That there is a link between particular variations in our genetic code and diseases is well established. But because researchers cannot usually identify the parental origin of a sequence variant, until now it was not clear whether or how that origin might affect disease risk. Augustine Kong, a statistical geneticist at deCODE Genetics in Reykjavík, and his colleagues have determined that parental origin can have an important causative role (see page 868). He tells Nature more about the discoveries.
How did you determine whether gene variants were of maternal or paternal origin?
Thanks to national censuses and parish records, Iceland has complete genealogical records going back 10 generations for the entire population, which totals just 317,000. That means that in a population-based genetic study such as ours — so far we've analysed almost 40,000 people — how everyone involved is related is already known. So as we gathered genetic data on each individual, we were often able to use data from relatives to infer the genetic make-up of that individual's parents, in cases in which the parents themselves were not available for genotyping. In this way, we were able to distinguish the paternal contribution of gene variants from the maternal one. There is nowhere else in the world where this kind of study could be done on such a large scale.

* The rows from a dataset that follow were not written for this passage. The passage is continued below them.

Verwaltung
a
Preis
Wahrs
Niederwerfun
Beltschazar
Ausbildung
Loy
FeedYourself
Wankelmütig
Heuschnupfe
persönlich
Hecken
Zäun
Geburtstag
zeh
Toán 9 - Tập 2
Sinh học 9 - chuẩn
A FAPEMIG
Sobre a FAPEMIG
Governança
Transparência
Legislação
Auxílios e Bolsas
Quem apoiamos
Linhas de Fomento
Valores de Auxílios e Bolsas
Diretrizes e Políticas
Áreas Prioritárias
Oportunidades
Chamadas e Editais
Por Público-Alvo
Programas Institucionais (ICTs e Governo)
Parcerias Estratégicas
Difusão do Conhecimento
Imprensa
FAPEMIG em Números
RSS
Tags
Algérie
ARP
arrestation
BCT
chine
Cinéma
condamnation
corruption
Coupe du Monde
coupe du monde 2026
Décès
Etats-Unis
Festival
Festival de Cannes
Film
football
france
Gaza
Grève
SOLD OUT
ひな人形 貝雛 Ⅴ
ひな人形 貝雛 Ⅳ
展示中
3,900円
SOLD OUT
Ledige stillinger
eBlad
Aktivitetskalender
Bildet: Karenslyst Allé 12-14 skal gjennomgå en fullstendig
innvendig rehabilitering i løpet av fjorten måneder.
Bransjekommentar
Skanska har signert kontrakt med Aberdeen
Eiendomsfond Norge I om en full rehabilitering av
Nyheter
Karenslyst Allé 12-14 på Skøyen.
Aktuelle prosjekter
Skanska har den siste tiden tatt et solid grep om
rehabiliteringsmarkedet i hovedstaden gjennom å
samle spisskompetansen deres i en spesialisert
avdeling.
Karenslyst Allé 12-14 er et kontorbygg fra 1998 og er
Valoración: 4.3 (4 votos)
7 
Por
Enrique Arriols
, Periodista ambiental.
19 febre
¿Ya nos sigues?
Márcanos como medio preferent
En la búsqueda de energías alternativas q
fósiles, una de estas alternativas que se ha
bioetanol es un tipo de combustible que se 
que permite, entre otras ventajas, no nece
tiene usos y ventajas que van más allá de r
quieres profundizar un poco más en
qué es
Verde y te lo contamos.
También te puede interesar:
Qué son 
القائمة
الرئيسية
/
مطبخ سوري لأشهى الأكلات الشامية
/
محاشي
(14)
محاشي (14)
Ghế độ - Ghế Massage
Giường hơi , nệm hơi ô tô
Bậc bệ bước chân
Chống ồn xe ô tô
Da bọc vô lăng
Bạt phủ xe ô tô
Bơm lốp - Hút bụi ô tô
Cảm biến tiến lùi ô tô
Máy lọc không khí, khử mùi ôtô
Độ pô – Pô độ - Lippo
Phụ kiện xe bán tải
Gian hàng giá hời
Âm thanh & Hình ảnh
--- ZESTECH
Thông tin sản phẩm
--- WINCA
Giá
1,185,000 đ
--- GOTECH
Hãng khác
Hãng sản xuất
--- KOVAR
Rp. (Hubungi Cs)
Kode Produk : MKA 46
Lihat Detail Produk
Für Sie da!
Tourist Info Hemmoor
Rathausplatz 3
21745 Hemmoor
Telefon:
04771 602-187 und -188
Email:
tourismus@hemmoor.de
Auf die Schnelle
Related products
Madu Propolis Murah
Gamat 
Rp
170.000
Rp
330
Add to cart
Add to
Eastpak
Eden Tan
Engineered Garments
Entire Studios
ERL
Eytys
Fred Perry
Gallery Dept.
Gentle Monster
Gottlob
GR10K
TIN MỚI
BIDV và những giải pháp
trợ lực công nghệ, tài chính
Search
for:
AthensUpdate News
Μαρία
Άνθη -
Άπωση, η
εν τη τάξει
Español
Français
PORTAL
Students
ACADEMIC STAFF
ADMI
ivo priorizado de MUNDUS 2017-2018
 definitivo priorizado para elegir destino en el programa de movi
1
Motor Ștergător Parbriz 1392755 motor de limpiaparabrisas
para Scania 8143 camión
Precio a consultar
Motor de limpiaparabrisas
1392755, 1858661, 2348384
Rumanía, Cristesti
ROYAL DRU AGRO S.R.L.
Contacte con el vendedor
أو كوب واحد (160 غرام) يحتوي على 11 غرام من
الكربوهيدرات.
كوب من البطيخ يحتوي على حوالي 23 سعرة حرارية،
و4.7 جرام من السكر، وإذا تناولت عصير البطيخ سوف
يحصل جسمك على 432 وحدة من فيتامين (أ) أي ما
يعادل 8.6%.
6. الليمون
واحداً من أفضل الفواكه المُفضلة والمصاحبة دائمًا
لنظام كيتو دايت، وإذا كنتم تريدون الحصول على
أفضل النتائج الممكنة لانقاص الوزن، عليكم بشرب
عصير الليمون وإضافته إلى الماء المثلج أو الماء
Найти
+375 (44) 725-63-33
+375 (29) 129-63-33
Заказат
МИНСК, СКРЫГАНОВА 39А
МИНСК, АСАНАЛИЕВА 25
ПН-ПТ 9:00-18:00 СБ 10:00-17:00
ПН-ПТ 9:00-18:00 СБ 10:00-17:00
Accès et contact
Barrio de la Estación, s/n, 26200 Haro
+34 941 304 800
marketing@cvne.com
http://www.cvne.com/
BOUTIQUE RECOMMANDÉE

How does the parental origin of gene variants affect the risk of disease?
It depends on the variant. We analysed two variants already known to be associated with disease — one with breast cancer and one with basal-cell carcinoma. In both cases, we found that if the variants are of paternal origin, they will confer a greater risk for those diseases. If they're inherited from the mother, nothing changes — there's neither more nor less risk. We also examined three variants known to increase the risk of type 2 diabetes. We found that those variants confer risk only when inherited maternally, having no effect when inherited paternally.
What was your most exciting finding?
During the course of the study, we discovered an entirely new susceptibility variant for type 2 diabetes. It is unlike the other variants we studied in that it increases the risk of developing the disease if it is inherited from the father, but decreases risk — that is, it is protective — when inherited from the mother.
Will this parent-of-origin influence apply to many gene variants?
Right now we can't say. We expect to learn much more about this in the next few years.